Right now that means the burden of keeping the nation competitive in the global technology race is falling on state and local governments. I was in on the ground floor of the trend as a young reporter in Montgomery County, Md., in the late 1970s. Then-County Executive Charles Gilchrist created the state's first office of economic development. It was a radical idea for its time, and it paved the way for the blossoming of the I-270 technology corridor in the Washington suburbs. Today, the corridor rivals such technology hotbeds as the Rte. 128 corridor in Boston and even Silicon Valley itself.
Of course, the states had parochial interests at heart. Back then, the nation was transitioning to a post-industrial economy, and local jurisdictions were desperate to attract clean, technology-based companies to replace the loss of high-paying blue-collar jobs in heavy industry. Since then, state and local governments around the country have pulled off similar economic miracles. North Carolina nurtured the Research Triangle's growth in Raleigh-Durham. Pennsylvania leveraged Carnegie Mellon University to create a burgeoning software industry to replace Pittsburgh's aging steel mills. And other regions have done the same.
The world watched as the United States transformed itself into an international leader in technological innovation. And they copied us. Singapore, Finland, and Ireland have demonstrated remarkable prowess at strategically planning for economic growth. Today, India, China, and South Korea are outstripping the United States in R&D spending growth. Meanwhile, technology is evolving so fast, no nation's competitive lead in the world economy is secure, according to the Pew report.

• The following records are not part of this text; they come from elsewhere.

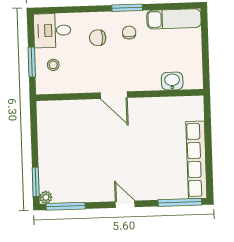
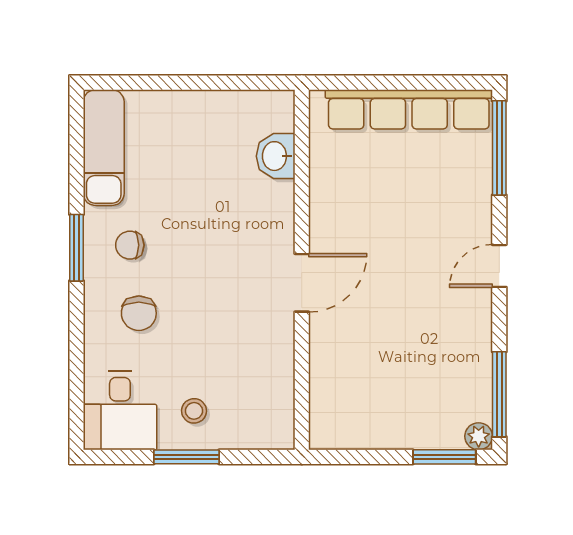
washbasin: (172, 81) -> (276, 156), moved
door: (114, 95) -> (302, 283), moved
wall: (120, 95) -> (302, 270), moved

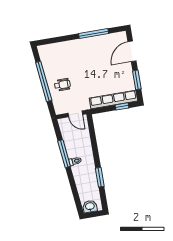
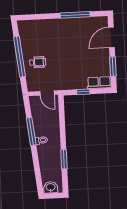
row of seats: (113, 100) -> (99, 83), width x0.50
window: (122, 106) -> (83, 92), moved

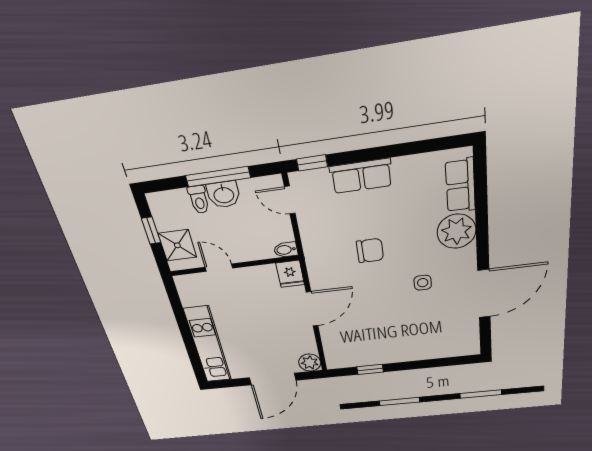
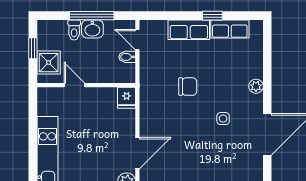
window: (312, 163) -> (212, 16), moved
row of seats: (460, 186) -> (230, 29), moved, turned -90
plant: (456, 231) -> (256, 86), width x0.53, depth x0.53
bidet: (286, 250) -> (127, 57), moved
door: (312, 309) -> (137, 153), moved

Fortunately, by dint of its sheer size, the U.S. economy is in no immediate danger of being eclipsed. Private spending on research and development is still strong. But much of that effort is focused on short-term product development. Federal spending is more critical to long-term research that has no immediate payoff, yet leads to significant breakthroughs in science, medicine, and other fields. It's also critical to startups that lack significant funding of their own. That's where the U.S. is losing the race. And, in the long run, we'll all be worse off for such short-sightedness.